“It’s everywhere…”

Some context: yesterday was my last day of work at my former employer. My new job starts Monday.

I’m sitting in what seem to be endless meetings at my former employer’s corporate headquarters (which is not here in Austin). An old co-worker, who resigned some time ago, is also present in these meetings. I wildly interject a couple of times and say inappropriate things, offending some of the old guard present at the meetings. By the time the next meeting is being organized, I decide to walk out and not tell anybody.

Walking out of the office puts my in downtown Austin. I wander up and down Congress a bit, poking into some weird old shops… I look in a costume shop and purloin an office chair; I literally wheel it out of the shop and get halfway across the street when the proprietor stops me. She scolds me, I make some lame excuse (returning the chair in the process), and then she begins to lament about how someone returned the hooker costume in the night (it’s early morning) and the morning dew might have damaged it. The costume isn’t anything sexy or revealing; it looks like mummy wrappings, off-white gauze, with what look like tapioca-yellow salad forks for claws? Hands? I’m not sure.

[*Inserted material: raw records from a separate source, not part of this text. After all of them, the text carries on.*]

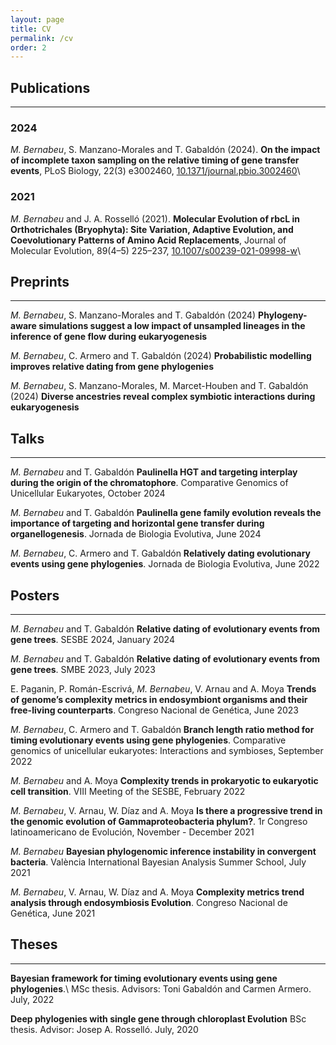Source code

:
 ```yaml
---
layout: page
title: CV
permalink: /cv
order: 2
---
```



## Publications
---

### 2024
*M. Bernabeu*, S. Manzano-Morales and T. Gabaldón (2024). **On the impact of incomplete taxon sampling on the relative timing of gene transfer events**, PLoS Biology, 22(3) e3002460, [10.1371/journal.pbio.3002460](https://www.doi.org/10.1371/journal.pbio.3002460)\\
[<i class='fa fa-file-pdf-o'></i>](https://drive.google.com/uc?export=download&id=1JvShztPmVf74qSCTLbaTacUYMSYMg-UZ)
[<i class='fa fa-database'></i>](https://www.doi.org/10.5281/zenodo.10252240)

### 2021
*M. Bernabeu* and J. A. Rosselló (2021). **Molecular Evolution of rbcL in Orthotrichales (Bryophyta): Site Variation, Adaptive Evolution, and Coevolutionary Patterns of Amino Acid Replacements**, Journal of Molecular Evolution, 89(4–5) 225–237, [10.1007/s00239-021-09998-w](https://www.doi.org/10.1007/s00239-021-09998-w)\\
[<i class='fa fa-file-pdf-o'></i>](https://drive.google.com/uc?export=download&id=14k4oapOk2zy-sgbLCYYCnVh3_LQIom4l)


## Preprints
---
*M. Bernabeu*, S. Manzano-Morales and T. Gabaldón (2024)
**Phylogeny-aware simulations suggest a low impact of unsampled lineages in the inference of gene flow during eukaryogenesis** [<i class='fa fa-external-link-square'></i>](https://www.doi.org/10.1101/2024.10.04.616067)

*M. Bernabeu*, C. Armero and T. Gabaldón (2024)
**Probabilistic modelling improves relative dating from gene phylogenies** [<i class='fa fa-external-link-square'></i>](https://www.doi.org/10.1101/2024.09.30.615760)

*M. Bernabeu*, S. Manzano-Morales, M. Marcet-Houben and T. Gabaldón (2024)
**Diverse ancestries reveal complex symbiotic interactions during eukaryogenesis** [<i class='fa fa-external-link-square'></i>](https://www.doi.org/10.1101/2024.10.14.618062)


## Talks
---
*M. Bernabeu* and T. Gabaldón
**Paulinella HGT and targeting interplay during the origin of the chromatophore**.
Comparative Genomics of Unicellular Eukaryotes, October 2024 [<i class='fa fa-file-pdf-o'></i>](https://drive.google.com/uc?export=download&id=1l9G-Tamn4xm5iyZwLj5LBW3K6rMBVMrN)

*M. Bernabeu* and T. Gabaldón
**Paulinella gene family evolution reveals the importance of targeting and horizontal gene transfer during organellogenesis**.
Jornada de Biologia Evolutiva, June 2024 [<i class='fa fa-file-pdf-o'></i>](https://drive.google.com/uc?export=download&id=1iAqNdAoUDy6G0Esv4Vi2rvcbSxb_yqoP)

*M. Bernabeu*, C. Armero and T. Gabaldón
**Relatively dating evolutionary events using gene phylogenies**.
Jornada de Biologia Evolutiva, June 2022 [<i class='fa fa-file-pdf-o'></i>](https://drive.google.com/uc?export=download&id=1AktxDhvCs-iuecwcgtFJ0M14Mj7KDjer)


## Posters
---
*M. Bernabeu* and T. Gabaldón
**Relative dating of evolutionary events from gene trees**.
SESBE 2024, January 2024 [<i class='fa fa-file-pdf-o'></i>](https://drive.google.com/uc?export=download&id=12Eqo40uENx0SbQyxBmsHIINdrmQ2yLRd)

*M. Bernabeu* and T. Gabaldón
**Relative dating of evolutionary events from gene trees**.
SMBE 2023, July 2023 [<i class='fa fa-file-pdf-o'></i>](https://drive.google.com/uc?export=download&id=1YNSYJBoyLztfcBwlO_Xc3pLk6gY6KAYx)

E. Paganin, P. Román-Escrivá, *M. Bernabeu*, V. Arnau and A. Moya
**Trends of genome’s complexity metrics in endosymbiont organisms and their free-living counterparts**.
Congreso Nacional de Genética, June 2023 [<i class='fa fa-file-pdf-o'></i>](https://drive.google.com/open?id=1AWh6Ha9rmaJoSA5C4WdFG2za8PZeBhkr&usp=drive_copy)

*M. Bernabeu*, C. Armero and T. Gabaldón
**Branch length ratio method for timing evolutionary events using gene phylogenies**.
Comparative genomics of unicellular eukaryotes: Interactions and symbioses, September 2022 [<i class='fa fa-file-pdf-o'></i>](https://drive.google.com/uc?export=download&id=1shDp__tPAES3gwUCv8yZ0qHc45cGxgln)

*M. Bernabeu* and A. Moya
**Complexity trends in prokaryotic to eukaryotic cell transition**.
VIII Meeting of the SESBE, February 2022 [<i class='fa fa-file-pdf-o'></i>](https://drive.google.com/uc?export=download&id=1L1AoZGBVKKJGmWLJBV_4fVtf22TUxFwt)

*M. Bernabeu*, V. Arnau, W. Díaz and A. Moya
**Is there a progressive trend in the genomic evolution of Gammaproteobacteria phylum?**.
1r Congreso latinoamericano de Evolución, November - December 2021 [<i class='fa fa-file-pdf-o'></i>](https://drive.google.com/uc?export=download&id=12gU181ZQA5GFoEFyIIlWUGPN_Iigef7u)

*M. Bernabeu*
**Bayesian phylogenomic inference instability in convergent bacteria**.
València International Bayesian Analysis Summer School, July 2021 [<i class='fa fa-file-pdf-o'></i>](https://drive.google.com/uc?export=download&id=1XnjuGvYoo0RBy7yY5PsSos7Z6bfC3Lg0)

*M. Bernabeu*, V. Arnau, W. Díaz and A. Moya
**Complexity metrics trend analysis through endosymbiosis Evolution**.
Congreso Nacional de Genética, June 2021 [<i class='fa fa-file-pdf-o'></i>](https://drive.google.com/uc?export=download&id=1MqWeN2yESrb3NpWib806DHq0u6dZnsLA)

## Theses
---
**Bayesian framework for timing evolutionary events using gene phylogenies**.\\
MSc thesis. Advisors: Toni Gabaldón and Carmen Armero. July, 2022

**Deep phylogenies with single gene through chloroplast Evolution**
BSc thesis. Advisor: Josep A. Rosselló. July, 2020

I begin to move toward the capitol that has a south mall that looks a lot like UT’s south mall. A grand wedding is taking place so I try, as much as possible, to make my way through the proceedings (Is it the ceremony? Or the reception?), trying not to get in the way of people in formal wear taking pictures, staying away from the wedding party… I find myself in some temporary reception hall, some large tent. There are tables and chairs everywhere, and some unidentifiable stage equipment set up near the entrance I just walked in.

As I make my way towards the opposite entrance to get away from the wedding, I skirt a girl who is playing a small, Casio keyboard on a keyboard stand near all the equipment. The keyboard is the type that has only about sixteen or eighteen keys and has loads of silly sounds that are more annoying than fun, no matter what their marketing department thinks. She’s plunking out some aimless melody. As I pass her, though, she plays the theme of a song I wrote when I was sixteen, my “show-off” song, my friends’ favorite. How could she know this song? I turn around and march back up to her.

“Where did you hear that?” I ask her.
“That song? Oh, it’s everywhere,” she replies airily.
“I wrote it.”
“No way! Prove it!”

So I attempt to play different parts of the song on that tiny, sad keyboard… it turns out that there are three bands of color on each key and only the lowest band sounds like a piano note; the other bands are all strange whistles and sighs, the weird Casio sound effects I never like. After some messing around, I play various bits of the song back to the girl and she’s so surprised that she’s found me.